Ральф Никльби и Грайд, ошеломленные и парализованные ужасным событием, которое столь неожиданно разрушило их планы (в противном случае, оно, пожалуй, не произвело бы на них большого впечатления), и отброшенные в сторону необычайной энергией и стремительностью Николаса, который сметал все на своем пути, взирали на происходящее, словно люди, пребывающие во сне или в трансе. Лишь после того как сделаны были все приготовления, чтобы немедленно увезти Маделайн, Ральф нарушил молчание, заявив, что ее отсюда не увезут.
— Кто это говорит? — крикнул Николас, поднимаясь с колен, но удерживая в своей руке безжизненную руку Маделайн.
— Я! — хрипло ответил Ральф.
— Тише, тише! — воскликнул устрашенный Грайд, уцепившийся за его руку. — Послушаем, что он скажет.
— Да! — сказал Николас, простирая вперед свободную руку. — Послушайте! Он скажет, что долг вам обоим уплачен вместе с этим великим долгом природе! Что обязательство, срок которого истекает сегодня в полдень, является теперь пустой бумажкой! Что мошеннический план, вами задуманный, еще будет раскрыт! Что ваши замыслы известны человеку и разрушены небом! Негодяй, попробуйте сделать наихудшее, на что вы способны!
— Этот человек, — сказал Ральф едва внятным голосом, — требует свою жену и получит ее.
— Этот человек требует то, что ему не принадлежит, и он не получил бы ее, если бы в нем была сила пятидесяти человек и еще пятьдесят стояли за его спиной, — сказал Николас.
— Кто ему воспрепятствует?
— Я!
— По какому праву, хотел бы я знать? — спросил Ральф. — По какому праву, спрашиваю я?
— Вот по какому праву: благодаря тому, что я знаю, вы не осмелитесь доводить меня до крайности. И еще вот по какому: те, кому я служу и в чьих глазах вы хотели гнусно очернить меня и повредить мне, являются ее самыми близкими и дорогими друзьями. Действуя от их имени, я увожу ее отсюда. Дайте дорогу!

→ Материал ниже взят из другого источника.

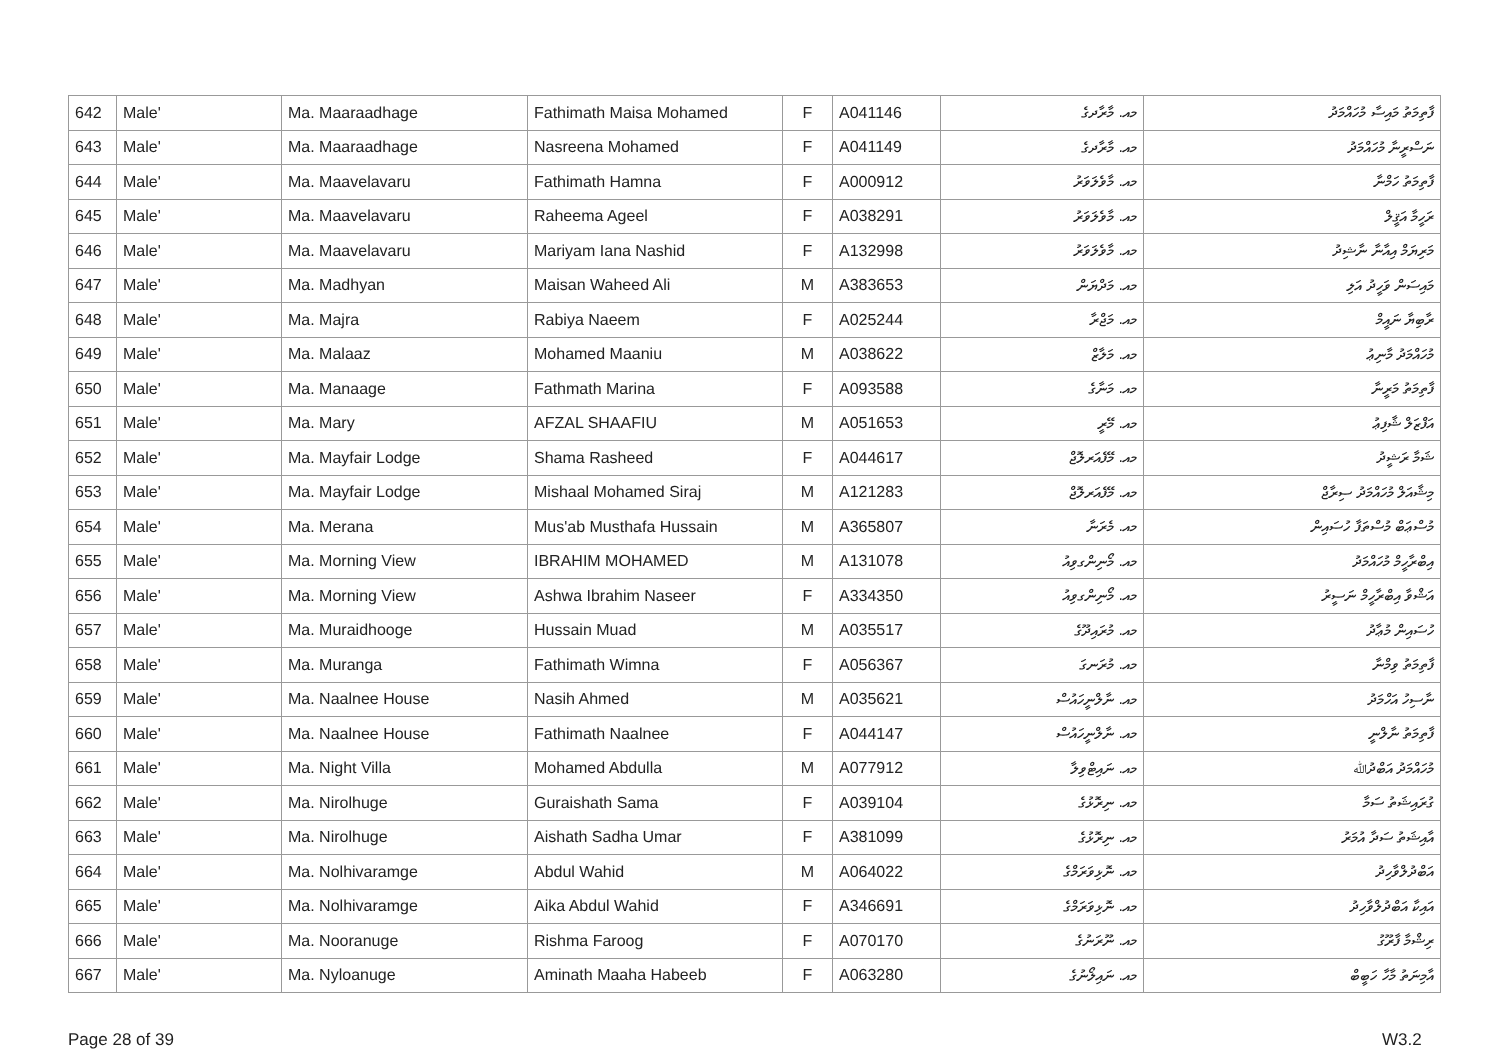| 642 | Male' | Ma. Maaraadhage | Fathimath Maisa Mohamed | F | A041146 | މއ. މާރާދގެ | ފާތިމަތު މައިސާ މުހައްމަދު |
| 643 | Male' | Ma. Maaraadhage | Nasreena Mohamed | F | A041149 | މއ. މާރާދގެ | ނަސްރީނާ މުހައްމަދު |
| 644 | Male' | Ma. Maavelavaru | Fathimath Hamna | F | A000912 | މއ. މާވެލަވަރު | ފާތިމަތު ހަމްނާ |
| 645 | Male' | Ma. Maavelavaru | Raheema Ageel | F | A038291 | މއ. މާވެލަވަރު | ރަހީމާ އަޤީލް |
| 646 | Male' | Ma. Maavelavaru | Mariyam Iana Nashid | F | A132998 | މއ. މާވެލަވަރު | މަރިޔަމް އިއާނާ ނާޝިދު |
| 647 | Male' | Ma. Madhyan | Maisan Waheed Ali | M | A383653 | މއ. މަދްޔަން | މައިސަން ވަހީދު އަލި |
| 648 | Male' | Ma. Majra | Rabiya Naeem | F | A025244 | މއ. މަޖްރާ | ރާބިޔާ ނައީމް |
| 649 | Male' | Ma. Malaaz | Mohamed Maaniu | M | A038622 | މއ. މަލާޒް | މުހައްމަދު މާނިޢު |
| 650 | Male' | Ma. Manaage | Fathmath Marina | F | A093588 | މއ. މަނާގެ | ފާތިމަތު މަރީނާ |
| 651 | Male' | Ma. Mary | AFZAL SHAAFIU | M | A051653 | މއ. މޭރީ | އަފްޒަލް ޝާފިޢު |
| 652 | Male' | Ma. Mayfair Lodge | Shama Rasheed | F | A044617 | މއ. މޭފެއަރލޮޖް | ޝަމާ ރަޝީދު |
| 653 | Male' | Ma. Mayfair Lodge | Mishaal Mohamed Siraj | M | A121283 | މއ. މޭފެއަރލޮޖް | މިޝާއަލް މުހައްމަދު ސިރާޖް |
| 654 | Male' | Ma. Merana | Mus'ab Musthafa Hussain | M | A365807 | މއ. މެރަނާ | މުސްޢަބް މުސްތަފާ ހުސައިން |
| 655 | Male' | Ma. Morning View | IBRAHIM MOHAMED | M | A131078 | މއ. މޯނިންގވިއު | އިބްރާހީމް މުހައްމަދު |
| 656 | Male' | Ma. Morning View | Ashwa Ibrahim Naseer | F | A334350 | މއ. މޯނިންގވިއު | އަޝްވާ އިބްރާހީމް ނަސީރު |
| 657 | Male' | Ma. Muraidhooge | Hussain Muad | M | A035517 | މއ. މުރައިދޫގެ | ހުސައިން މުޢާދު |
| 658 | Male' | Ma. Muranga | Fathimath Wimna | F | A056367 | މއ. މުރަނގަ | ފާތިމަތު ވިމްނާ |
| 659 | Male' | Ma. Naalnee House | Nasih Ahmed | M | A035621 | މއ. ނާލްނީހައުސް | ނާސިހު އަހްމަދު |
| 660 | Male' | Ma. Naalnee House | Fathimath Naalnee | F | A044147 | މއ. ނާލްނީހައުސް | ފާތިމަތު ނާލްނީ |
| 661 | Male' | Ma. Night Villa | Mohamed Abdulla | M | A077912 | މއ. ނައިޓްވިލާ | މުހައްމަދު އަބްދުﷲ |
| 662 | Male' | Ma. Nirolhuge | Guraishath Sama | F | A039104 | މއ. ނިރޮޅުގެ | ގުރައިޝަތު ސަމާ |
| 663 | Male' | Ma. Nirolhuge | Aishath Sadha Umar | F | A381099 | މއ. ނިރޮޅުގެ | އާއިޝަތު ސަދާ އުމަރު |
| 664 | Male' | Ma. Nolhivaramge | Abdul Wahid | M | A064022 | މއ. ނޮޅިވަރަމްގެ | އަބްދުލްވާހިދު |
| 665 | Male' | Ma. Nolhivaramge | Aika Abdul Wahid | F | A346691 | މއ. ނޮޅިވަރަމްގެ | އައިކާ އަބްދުލްވާހިދު |
| 666 | Male' | Ma. Nooranuge | Rishma Faroog | F | A070170 | މއ. ނޫރަނުގެ | ރިޝްމާ ފާރޫގު |
| 667 | Male' | Ma. Nyloanuge | Aminath Maaha Habeeb | F | A063280 | މއ. ނައިލޯނުގެ | އާމިނަތު މާހާ ހަބީބް |
Page 28 of 39 W3.2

— Одно слово! — с пеной у рта крикнул Ральф.
— Ни одного, не буду слушать ни одного, но скажу: берегитесь и запомните мое предостережение! Для ваших дел день миновал и спускается ночь.
— Проклятье на твою голову, мальчишка! Вечное проклятье!
— Откуда возьмутся проклятья по вашему повелению? И чего стоит проклятье или благословенье такого человека, как вы? Я вам говорю, что разоблачение и беда нависли над вашей головой, что здания, сооруженные вами на протяжении всей вашей недоброй жизни, обращаются в прах, что вы окружены соглядатаями, что как раз сегодня десять тысяч фунтов из денег, попавших в ваши руки, погибли во время великого краха!
— Это ложь! — отпрянув, крикнул Ральф.
— Это правда, и вы в этом убедитесь. Больше я не буду тратить слов. Отойдите от двери! Кэт, выходи первая. Не прикасайтесь ни к ней, ни к этой женщине, ни ко мне. Даже одежды их не касайтесь, когда они проходят мимо вас… Как! Вы их пропустили, а он опять загораживает дверь!
Артур Грайд очутился в дверях, но умышленно или от растерянности, было не совсем ясно. Николас отшвырнул его с такой силой, что тот закружился по комнате, пока не налетел на острый выступ стены и упал, после чего Николас, схватив на руки свою прекрасную ношу, выбежал из комнаты. Никто не пытался его остановить, даже если у кого-нибудь и было такое желание. Пробившись сквозь толпу, которую привлек к дому слух о происшедшем, и неся Маделайн с такой легкостью, словно она была ребенком, он добрался до кареты, где уже ждали Кэт и служанка, и, поручив им Маделайн, вскочил на козлы рядом с кучером и приказал ему ехать.